-- Provided records follows --

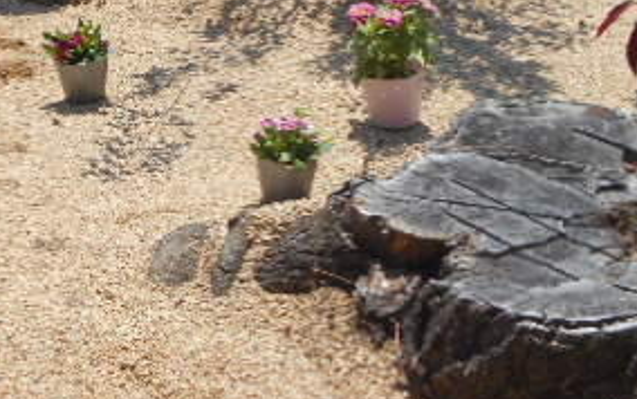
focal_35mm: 105
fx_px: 1824
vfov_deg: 12.4
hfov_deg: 19.6
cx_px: 117
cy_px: 72
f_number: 4.2
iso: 80
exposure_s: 1/500
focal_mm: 7.7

-- Provided records concluded --

- Problem to solve: Apart from the pictures, repeat every entry exactly.

- Response below:
focal_35mm: 105
fx_px: 1824
vfov_deg: 12.4
hfov_deg: 19.6
cx_px: 117
cy_px: 72
f_number: 4.2
iso: 80
exposure_s: 1/500
focal_mm: 7.7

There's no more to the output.